__INFORMATION SHOWN__.
───

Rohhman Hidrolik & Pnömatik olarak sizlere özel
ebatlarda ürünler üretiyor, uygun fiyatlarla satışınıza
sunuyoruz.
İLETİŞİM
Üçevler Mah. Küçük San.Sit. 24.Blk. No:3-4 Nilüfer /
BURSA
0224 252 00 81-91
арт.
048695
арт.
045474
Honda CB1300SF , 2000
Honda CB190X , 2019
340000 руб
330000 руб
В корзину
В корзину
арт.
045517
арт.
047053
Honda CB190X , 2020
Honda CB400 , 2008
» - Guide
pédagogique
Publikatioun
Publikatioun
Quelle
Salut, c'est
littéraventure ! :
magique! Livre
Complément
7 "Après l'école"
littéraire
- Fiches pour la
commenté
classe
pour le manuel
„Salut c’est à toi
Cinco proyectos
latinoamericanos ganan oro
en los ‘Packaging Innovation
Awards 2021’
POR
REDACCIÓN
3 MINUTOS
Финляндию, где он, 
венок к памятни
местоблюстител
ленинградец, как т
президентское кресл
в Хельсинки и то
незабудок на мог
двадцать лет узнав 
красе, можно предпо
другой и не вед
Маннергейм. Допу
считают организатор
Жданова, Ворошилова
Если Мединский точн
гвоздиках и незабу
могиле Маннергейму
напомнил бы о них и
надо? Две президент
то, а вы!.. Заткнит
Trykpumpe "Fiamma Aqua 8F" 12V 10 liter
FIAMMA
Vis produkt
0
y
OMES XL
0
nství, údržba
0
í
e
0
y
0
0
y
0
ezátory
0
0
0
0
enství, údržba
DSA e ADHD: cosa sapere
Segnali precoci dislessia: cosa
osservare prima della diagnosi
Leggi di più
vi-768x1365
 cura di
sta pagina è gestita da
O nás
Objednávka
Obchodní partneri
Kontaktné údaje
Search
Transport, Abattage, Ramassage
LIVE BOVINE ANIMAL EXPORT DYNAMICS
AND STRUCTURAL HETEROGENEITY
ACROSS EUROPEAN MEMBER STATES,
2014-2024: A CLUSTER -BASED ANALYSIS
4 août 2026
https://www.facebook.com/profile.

───

__YOUR INSTRUCTIONS__.
Produce only the lines from the line containing "надо? Две президент" through the line containing "osservare prima della diagnosi", inclusive of both, exactly as they stand in the entries above.

__WRITTEN SOLUTION__.
надо? Две президент
то, а вы!.. Заткнит
Trykpumpe "Fiamma Aqua 8F" 12V 10 liter
FIAMMA
Vis produkt
0
y
OMES XL
0
nství, údržba
0
í
e
0
y
0
0
y
0
ezátory
0
0
0
0
enství, údržba
DSA e ADHD: cosa sapere
Segnali precoci dislessia: cosa
osservare prima della diagnosi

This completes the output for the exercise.